BWW Review: Identity Politics Twist in MONICA: THIS PLAY IS NOT ABOUT MONICA LEWINSKY at 59E59
This review is not about Monica Lewinsky. Monica: This Play Is Not About Monica Lewinsky, stars Caroline Kinsolving as the complex, archetype-defying quasi-Monica. This clever time-shifting one-act play from Via Brooklyn succinctly captures the tension between holding on and letting go of one's identity in an era where private lives are frequently made public either strategically or by scandal.
Like a double helix, the play evolves non-linearly across several years between 1990 and now. Set in London and the United States, the scenes are interspersed with digital projections and sound bites of that time period's media menu, eg. Y2K, Madonna, O.J., Oprah, and the Clinton impeachment.
Playwright Dianne Nora's script (an abridged version to be produced at the Edinburg Fringe Festival) is clever and concise, threading philosophical questions through provocative yet plausible dialogue. The humor inherent in Monica never takes a cheap shot nor does it need to: the male characters such as The Expat/The Yuppie (Rafe Terrizzi) and The Youth (Jack Collard) mansplain plenty, to Monica's chagrin.
The overall direction of the show, including the set and prop design, is economical and inventive (Hannah Tova Wolff, Director, also did set and prop design). Rather than pantomime props or use furniture, actors serve as a coat tree, glass rack, and scene-adjacent silent observers. In the cool blue light, they add a visual reminder that when people like Monica are alone, they are never truly outside the public eye. And as for the rest of us, we're at best voyeurs and at worst complicit.
In ways both valiant and vulnerable, Monica tries to reconcile her past in the long shadow of infamy while optimistically seeking intimacy, and, as she attempts to shift her status from victim of society to architect of her new life, she does so while under the media's relentless scrutiny. She longs for a one-to-one relationship but is too often forced into a one-to-many role.
THE EXPAT: I can't get over your face. I mean--I've seen you so many times before and you've been in my mind, in my mind's eye, and now you're . . . here.
MONICA: Am I really though?
THE EXPAT: Yes. And no one will believe me.
MONICA: People will believe anything.
Although paparazzi are not featured in the play as explicit characters, the media's omnipresent gaze still permeates every scene and echoes in most conversations. Monica endures on a personal level the reality of what plagues society systemically: how men and women are treated differently, particularly amidst conflict and scandal. In each tightly constructed exchange, Monica sets and resets boundaries to maintain a sense of safety and identity, physically and emotionally.
In the book When, author Daniel Pink inverts the "Timing is everything" adage into "Everything is timing." On a macro or micro scale, when we do something is often more important than what it is we're actually doing.
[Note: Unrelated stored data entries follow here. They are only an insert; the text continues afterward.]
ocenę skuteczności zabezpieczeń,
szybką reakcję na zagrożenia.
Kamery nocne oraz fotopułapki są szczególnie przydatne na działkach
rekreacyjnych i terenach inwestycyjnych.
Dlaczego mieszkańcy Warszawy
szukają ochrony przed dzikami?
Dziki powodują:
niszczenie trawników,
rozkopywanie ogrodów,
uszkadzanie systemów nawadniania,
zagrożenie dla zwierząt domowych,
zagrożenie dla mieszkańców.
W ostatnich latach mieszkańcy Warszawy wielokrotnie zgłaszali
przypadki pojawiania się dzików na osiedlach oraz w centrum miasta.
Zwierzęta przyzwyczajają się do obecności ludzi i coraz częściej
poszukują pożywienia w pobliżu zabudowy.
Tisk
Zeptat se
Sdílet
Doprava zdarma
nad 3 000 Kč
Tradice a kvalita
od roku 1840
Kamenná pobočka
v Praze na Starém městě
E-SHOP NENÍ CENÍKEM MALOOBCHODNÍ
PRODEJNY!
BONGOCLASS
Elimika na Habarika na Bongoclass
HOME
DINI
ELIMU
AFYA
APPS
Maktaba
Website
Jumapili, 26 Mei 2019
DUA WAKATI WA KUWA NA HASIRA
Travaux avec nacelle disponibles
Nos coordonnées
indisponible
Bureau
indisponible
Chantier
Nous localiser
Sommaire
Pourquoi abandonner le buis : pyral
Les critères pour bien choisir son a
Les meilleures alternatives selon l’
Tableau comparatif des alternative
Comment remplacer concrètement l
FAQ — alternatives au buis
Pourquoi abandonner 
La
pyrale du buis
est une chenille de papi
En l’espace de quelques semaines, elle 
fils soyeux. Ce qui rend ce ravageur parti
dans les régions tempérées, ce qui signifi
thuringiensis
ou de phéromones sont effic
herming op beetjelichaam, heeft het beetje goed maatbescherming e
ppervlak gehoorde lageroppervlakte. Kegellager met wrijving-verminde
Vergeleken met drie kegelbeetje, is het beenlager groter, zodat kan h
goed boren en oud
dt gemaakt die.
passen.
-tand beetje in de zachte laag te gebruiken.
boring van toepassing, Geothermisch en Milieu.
And what is it that we are doing? If you're Monica (and we are all Monica) we are celebrating the holidays, going to therapy, arguing over politics, dating, holding down jobs, going to funerals, getting laid and getting angry. And not necessarily in that order.
Monica: This Play is Not About Monica Lewinsky is a timely and entertaining reminder that the game of gender and identity politics is neither won nor lost; it just doubles back on itself with new players.